C’est en octobre 2009 que le nouveau gouvernement grec «découvre» l’ampleur de l’endettement du pays. Sous la pression des agences de notation – qui abaissent une après l’autre la note souveraine grecque – et des marchés, le premier ministre Georges Papandréou présente deux mois plus tard un premier plan d’austérité articulé sur plusieurs points: frein aux coûts de fonctionnement de l’Etat, augmentation des impôts, gel des salaires et des embauches de fonctionnaires.

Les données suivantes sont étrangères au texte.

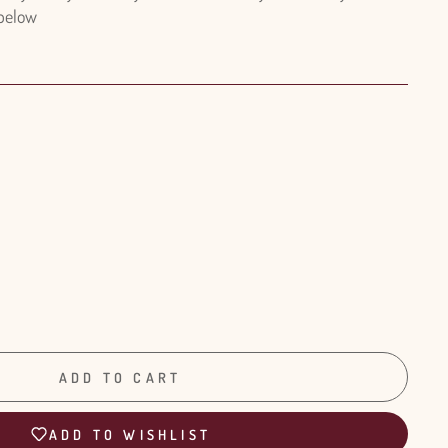
 below
ADD TO CART
ADD TO WISHLIST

Le programme d’austérité apparaît rapidement insuffisant pour rassurer les marchés et limiter l’envolée des taux d’intérêt perçus sur la dette grecque. Début mai 2010, alors que l’Union européenne décide du premier plan de sauvetage, la Grèce est contrainte d’adopter une nouvelle salve de mesures. Réforme des retraites et baisse des salaires dans la fonction publique doivent permettre d’économiser 30 milliards d’euros (36,6 milliards de francs) en trois ans. Parmi les mesures, la TVA, à 21%, doit passer à 23%, tandis que les impôts sur les carburants augmentent. De 2009, le déficit public passe ainsi de 15,4% du PIB à 9,4% en 2010, mais reste loin de l’objectif de 3%, qui correspond aux exigences du Traité de Maastricht. La dette publique atteint 130% du PIB en 2010 et devrait frôler 140% en 2011, selon les estimations du FMI.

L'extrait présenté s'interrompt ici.